» Work request
Copy each line that includes the string "absolute" from the material into your answer.
..............................
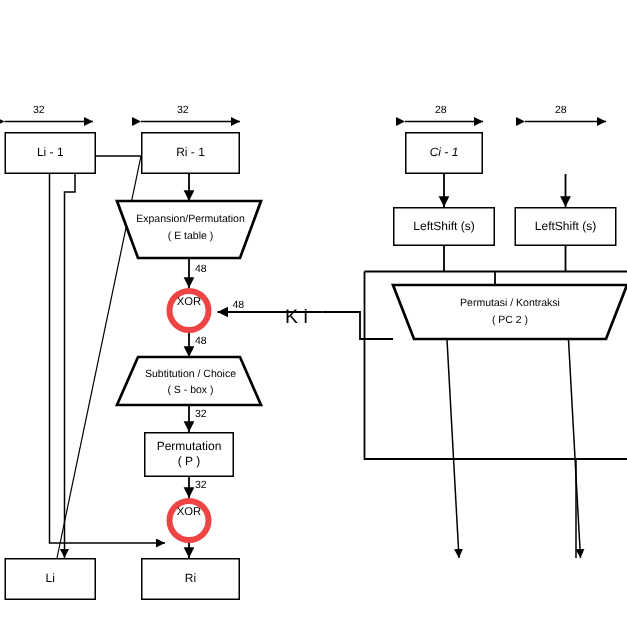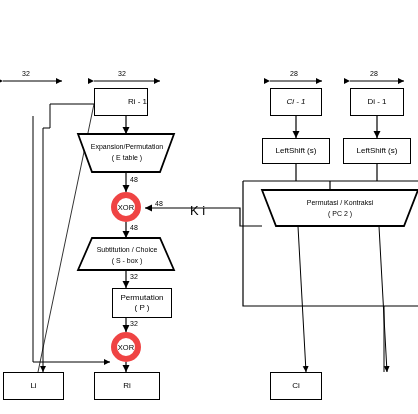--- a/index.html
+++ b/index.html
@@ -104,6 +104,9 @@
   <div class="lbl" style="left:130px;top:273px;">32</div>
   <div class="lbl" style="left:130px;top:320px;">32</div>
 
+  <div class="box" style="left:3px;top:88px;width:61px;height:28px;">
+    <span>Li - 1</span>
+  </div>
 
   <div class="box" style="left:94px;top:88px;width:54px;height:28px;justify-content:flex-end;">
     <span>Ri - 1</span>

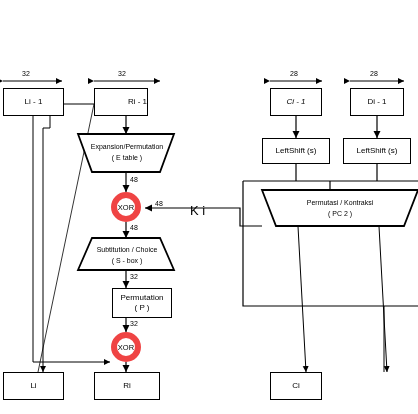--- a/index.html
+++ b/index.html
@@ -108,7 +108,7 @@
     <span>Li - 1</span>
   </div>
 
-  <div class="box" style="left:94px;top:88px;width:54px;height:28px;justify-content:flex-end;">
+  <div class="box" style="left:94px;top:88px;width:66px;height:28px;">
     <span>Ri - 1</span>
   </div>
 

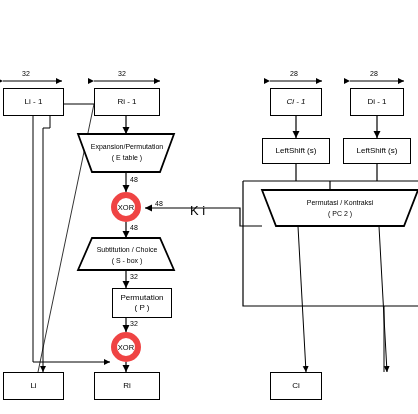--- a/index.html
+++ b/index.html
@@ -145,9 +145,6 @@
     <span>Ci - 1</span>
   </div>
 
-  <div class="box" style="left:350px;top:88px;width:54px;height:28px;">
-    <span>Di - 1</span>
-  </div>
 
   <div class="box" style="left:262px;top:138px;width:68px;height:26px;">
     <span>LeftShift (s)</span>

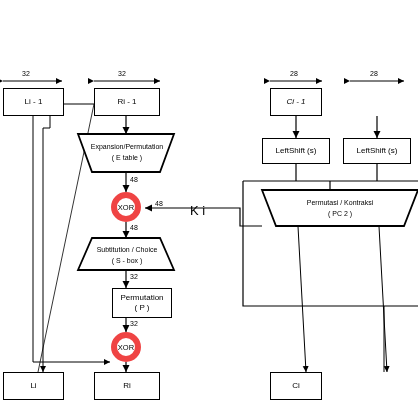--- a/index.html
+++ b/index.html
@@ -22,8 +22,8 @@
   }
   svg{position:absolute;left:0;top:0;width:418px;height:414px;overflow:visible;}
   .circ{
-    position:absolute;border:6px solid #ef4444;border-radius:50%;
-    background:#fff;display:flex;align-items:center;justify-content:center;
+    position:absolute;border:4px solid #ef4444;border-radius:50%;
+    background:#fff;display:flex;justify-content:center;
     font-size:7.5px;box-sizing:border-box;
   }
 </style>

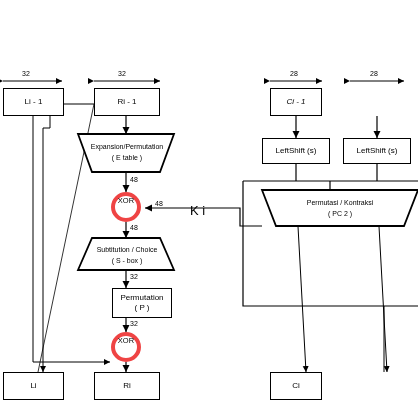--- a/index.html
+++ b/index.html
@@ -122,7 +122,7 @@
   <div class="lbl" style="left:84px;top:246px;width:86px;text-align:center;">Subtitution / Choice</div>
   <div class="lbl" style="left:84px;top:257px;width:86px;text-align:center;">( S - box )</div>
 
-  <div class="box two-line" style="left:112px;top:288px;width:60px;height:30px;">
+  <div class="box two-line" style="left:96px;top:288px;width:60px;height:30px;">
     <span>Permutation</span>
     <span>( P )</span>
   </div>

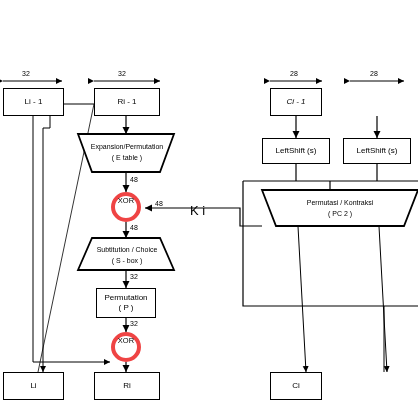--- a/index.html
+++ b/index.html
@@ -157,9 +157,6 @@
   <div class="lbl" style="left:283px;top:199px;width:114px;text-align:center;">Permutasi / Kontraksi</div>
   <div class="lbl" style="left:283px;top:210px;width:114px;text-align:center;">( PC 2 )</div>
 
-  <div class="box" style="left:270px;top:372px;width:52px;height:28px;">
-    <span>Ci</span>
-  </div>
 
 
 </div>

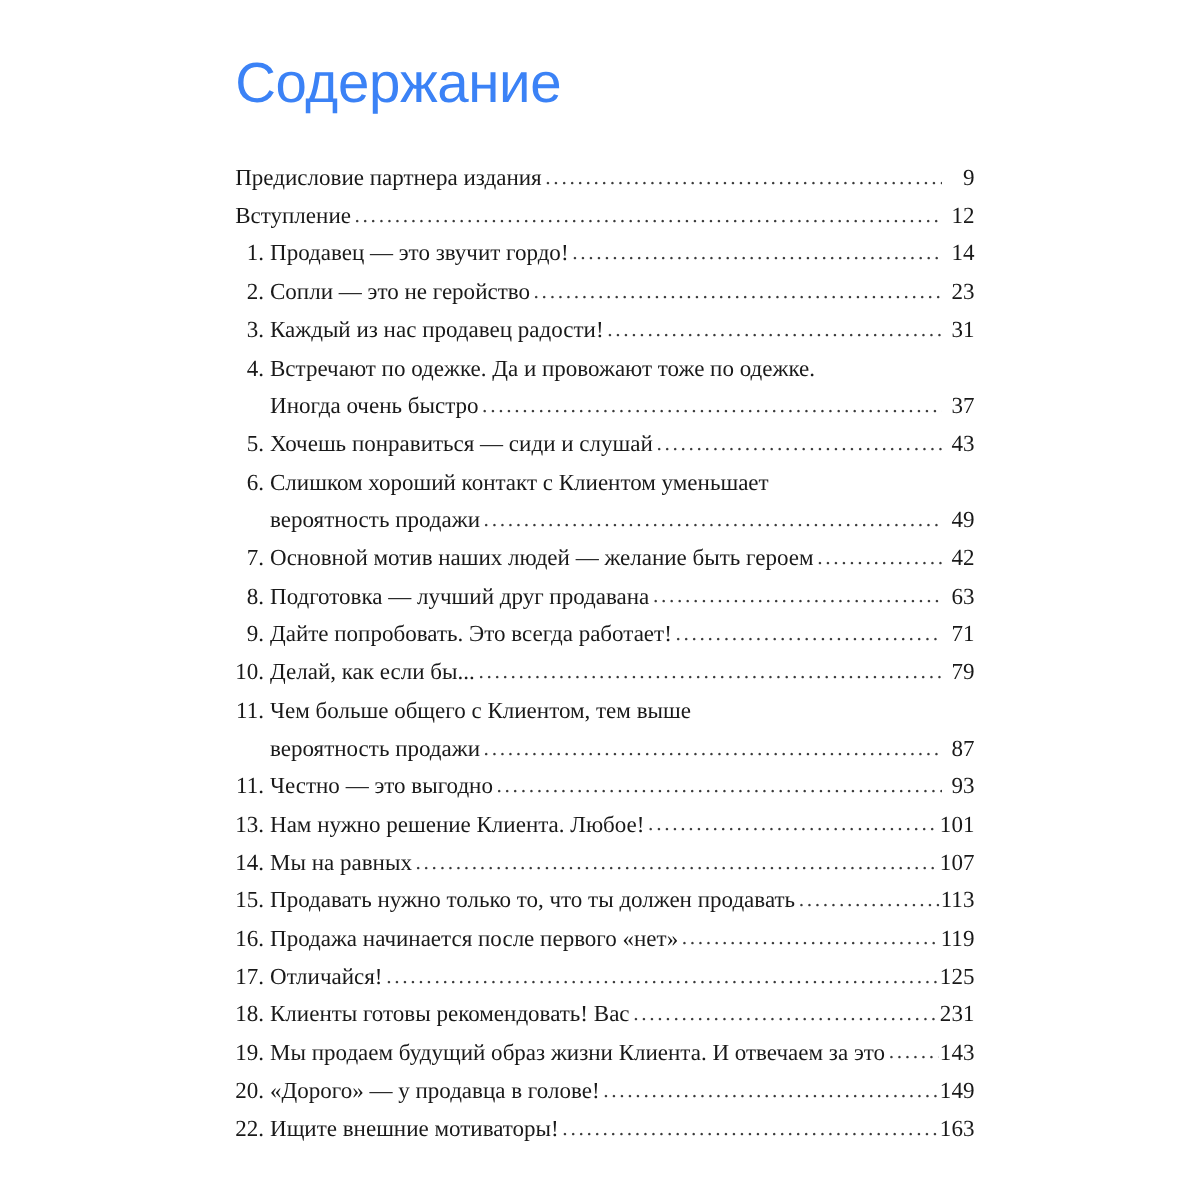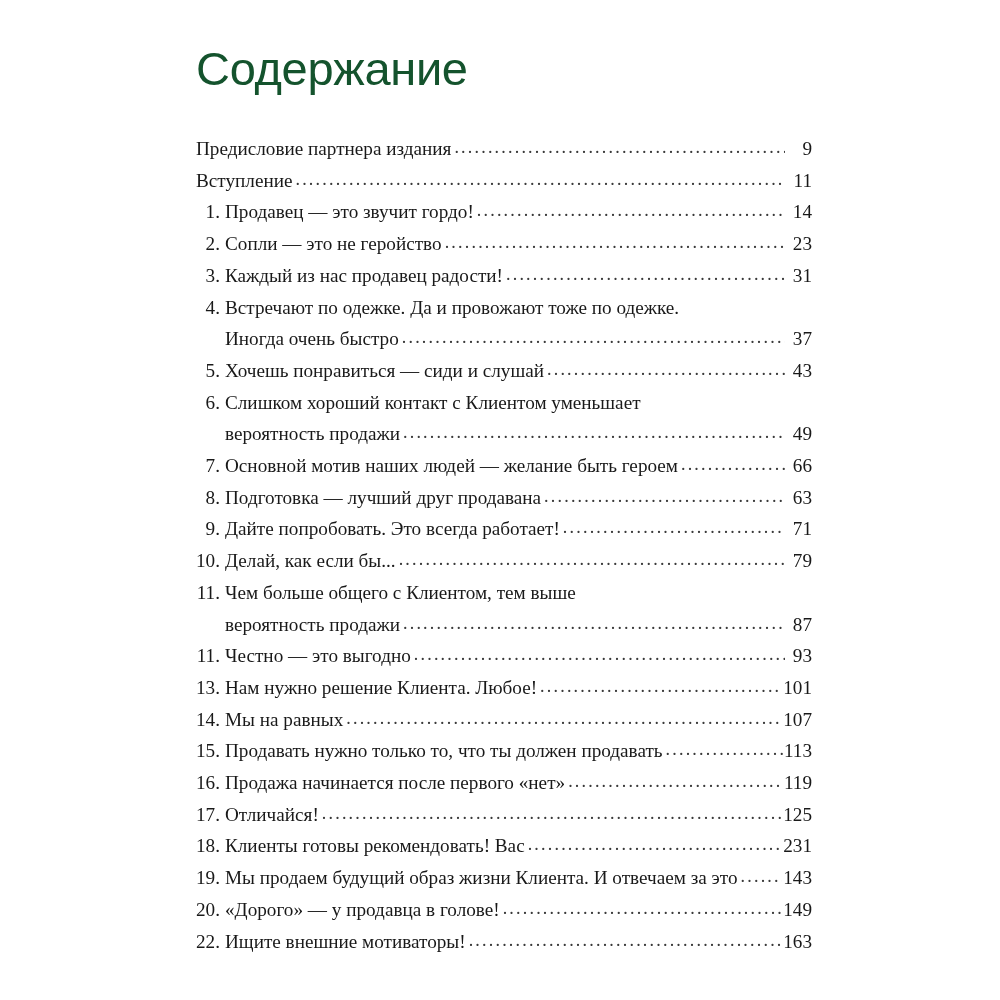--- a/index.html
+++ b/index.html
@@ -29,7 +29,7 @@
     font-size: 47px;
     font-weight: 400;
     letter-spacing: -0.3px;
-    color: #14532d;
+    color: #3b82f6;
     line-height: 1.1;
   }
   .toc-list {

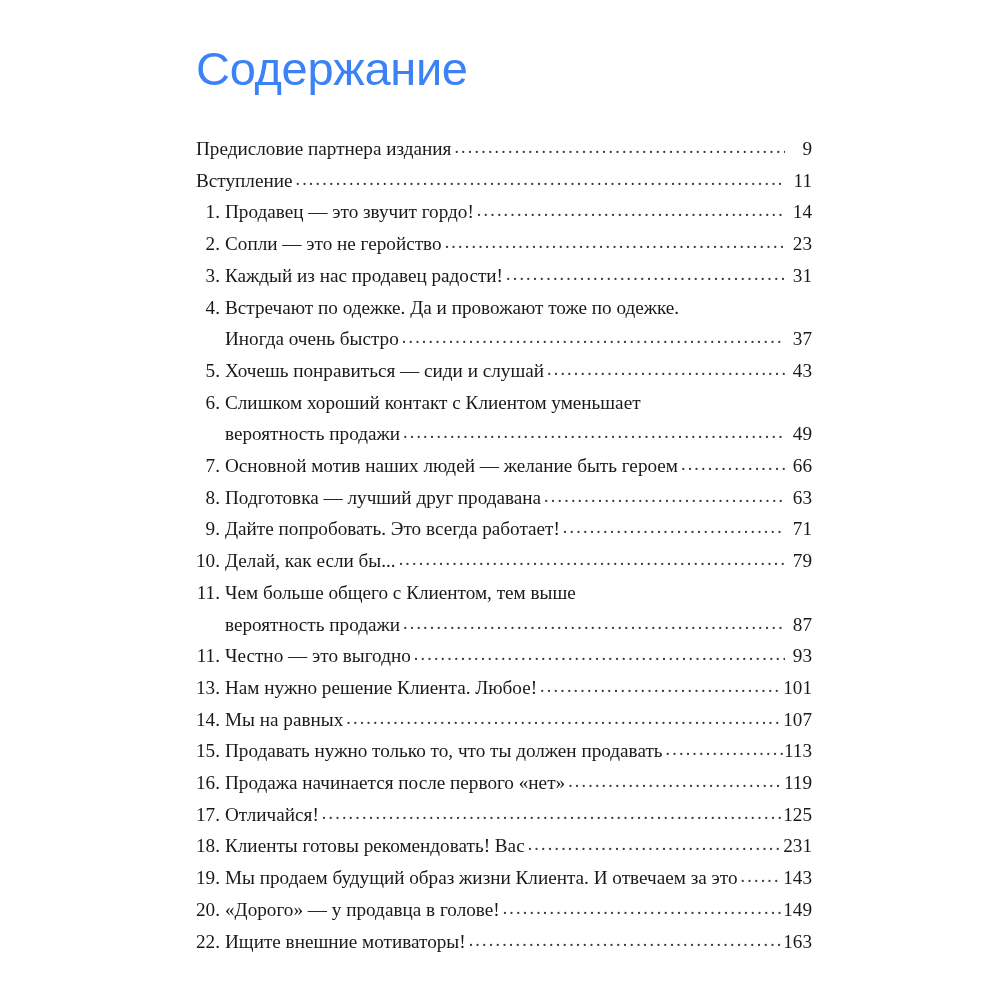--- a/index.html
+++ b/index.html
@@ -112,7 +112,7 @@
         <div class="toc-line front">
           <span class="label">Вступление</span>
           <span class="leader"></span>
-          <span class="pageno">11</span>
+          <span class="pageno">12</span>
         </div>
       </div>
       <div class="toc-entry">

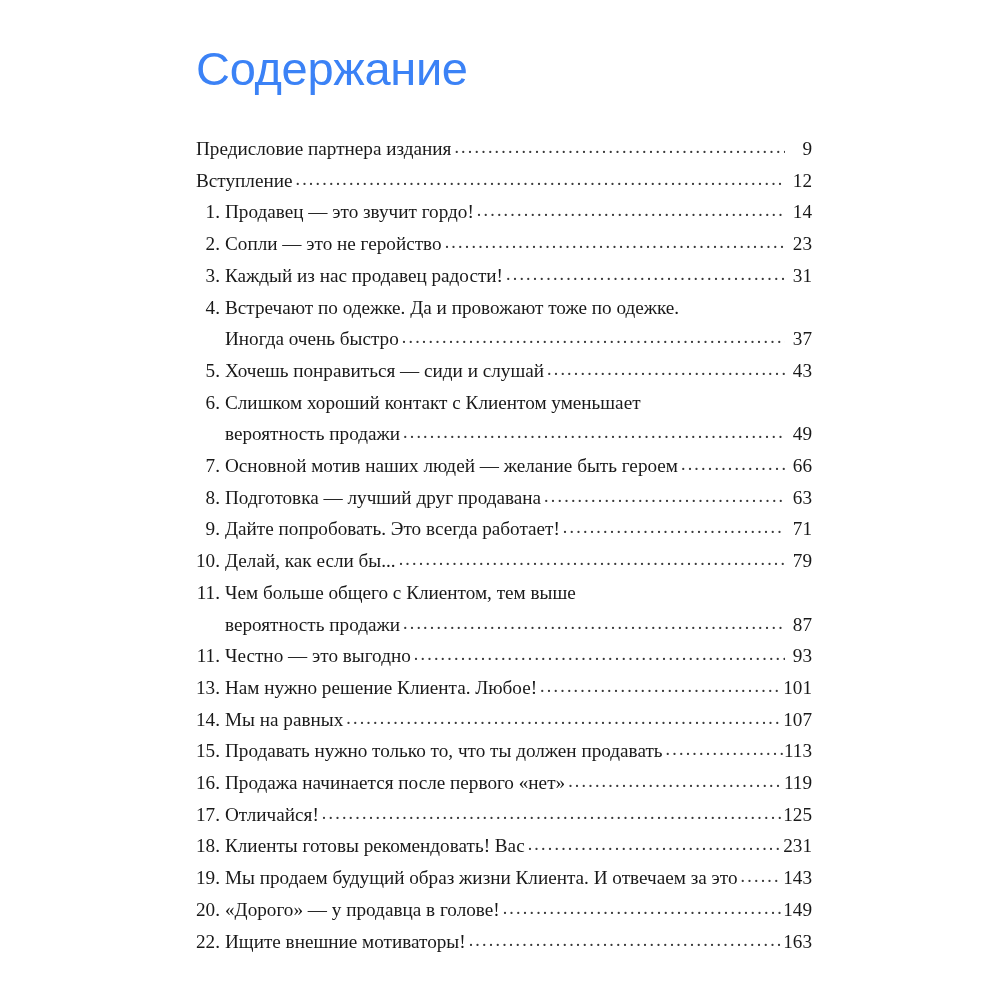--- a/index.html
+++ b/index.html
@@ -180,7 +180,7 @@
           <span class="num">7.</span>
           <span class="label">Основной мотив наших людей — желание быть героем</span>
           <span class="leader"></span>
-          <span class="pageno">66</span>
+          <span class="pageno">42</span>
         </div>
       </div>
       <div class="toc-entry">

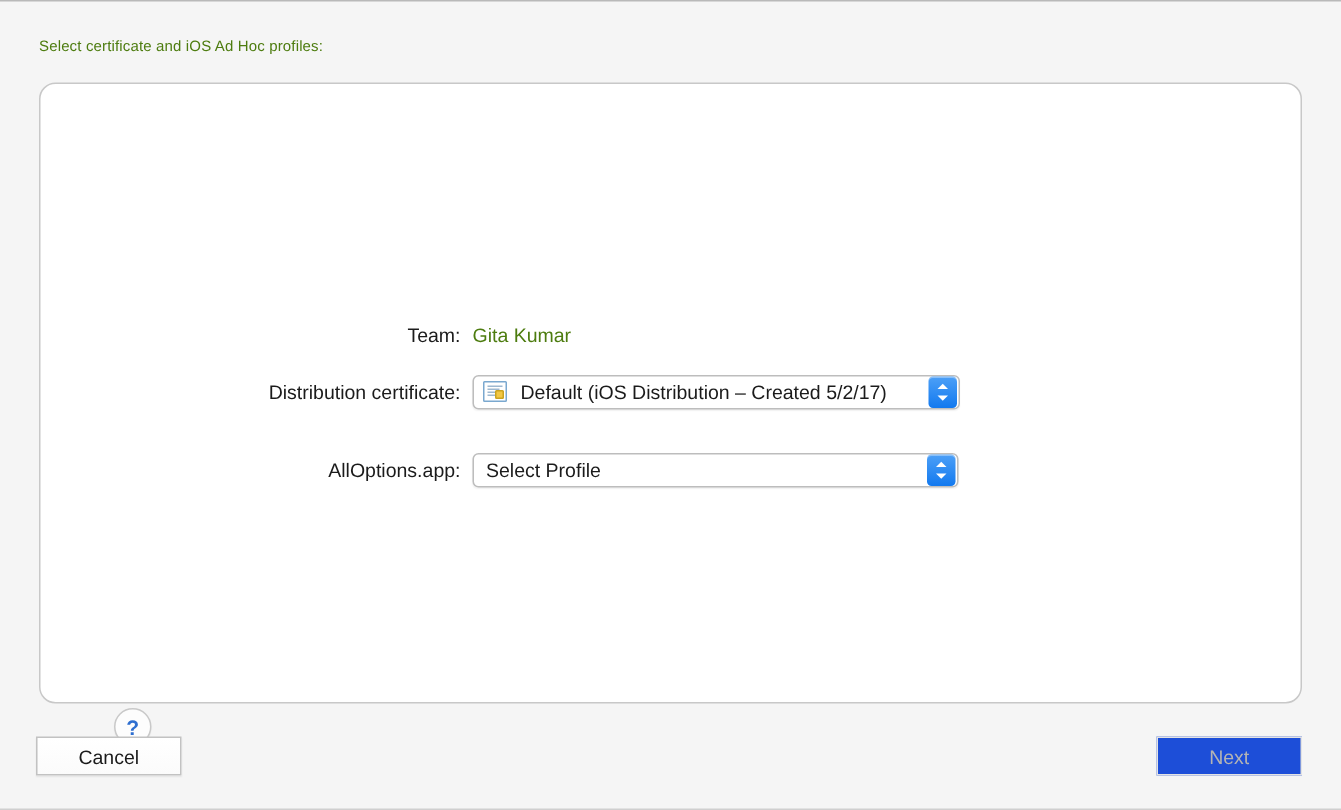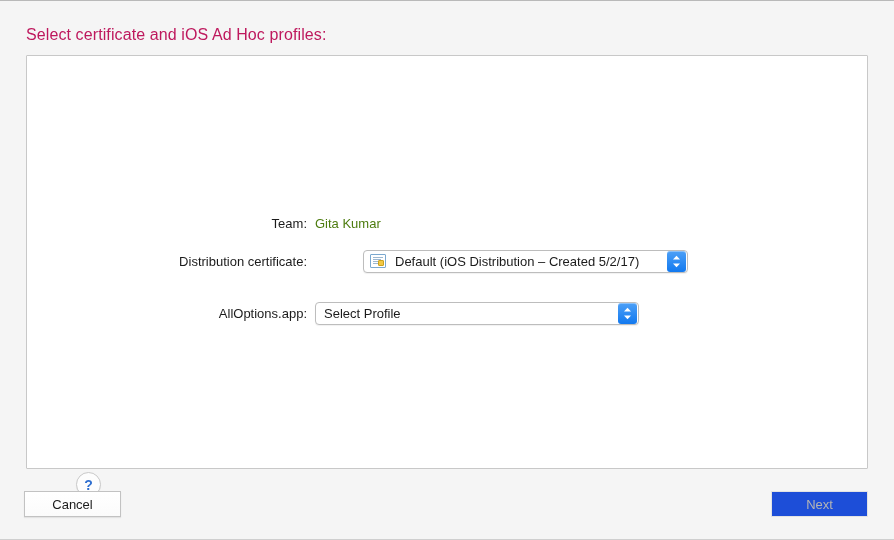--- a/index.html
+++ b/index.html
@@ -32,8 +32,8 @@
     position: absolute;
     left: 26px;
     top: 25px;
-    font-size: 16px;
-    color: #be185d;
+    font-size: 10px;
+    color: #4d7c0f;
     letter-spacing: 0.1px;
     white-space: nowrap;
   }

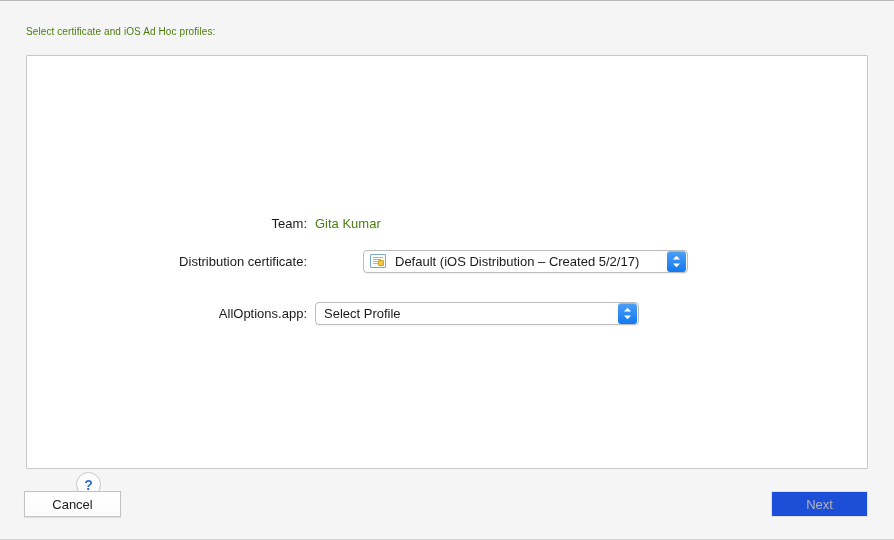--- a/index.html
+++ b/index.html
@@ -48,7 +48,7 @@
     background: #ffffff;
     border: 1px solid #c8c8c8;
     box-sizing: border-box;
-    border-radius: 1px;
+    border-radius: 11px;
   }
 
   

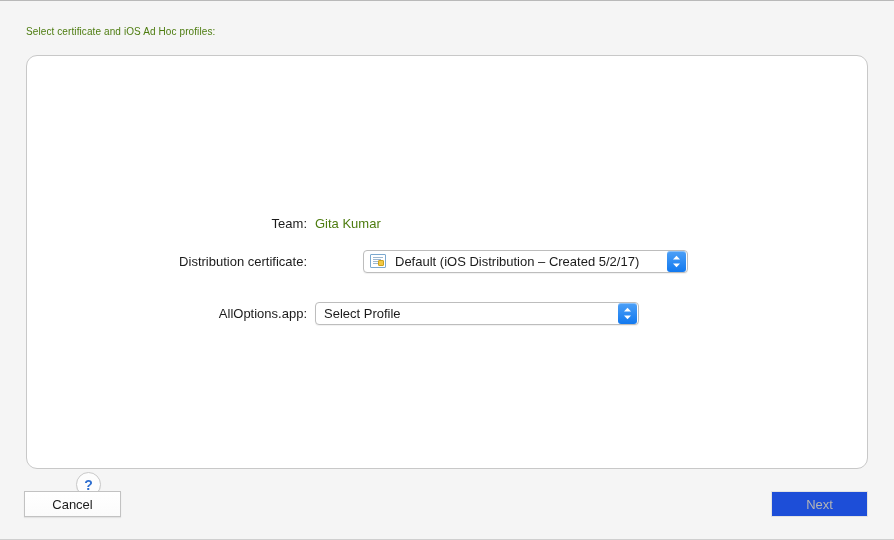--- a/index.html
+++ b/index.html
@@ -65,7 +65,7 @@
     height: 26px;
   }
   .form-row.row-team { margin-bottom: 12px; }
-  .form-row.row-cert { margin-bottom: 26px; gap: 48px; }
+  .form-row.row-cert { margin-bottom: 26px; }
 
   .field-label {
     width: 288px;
..............................
» Answer section
   svg{position:absolute;left:0;top:0;width:418px;height:414px;overflow:visible;}
-    position:absolute;border:6px solid #ef4444;border-radius:50%;
+    position:absolute;border:4px solid #ef4444;border-radius:50%;
     position: absolute;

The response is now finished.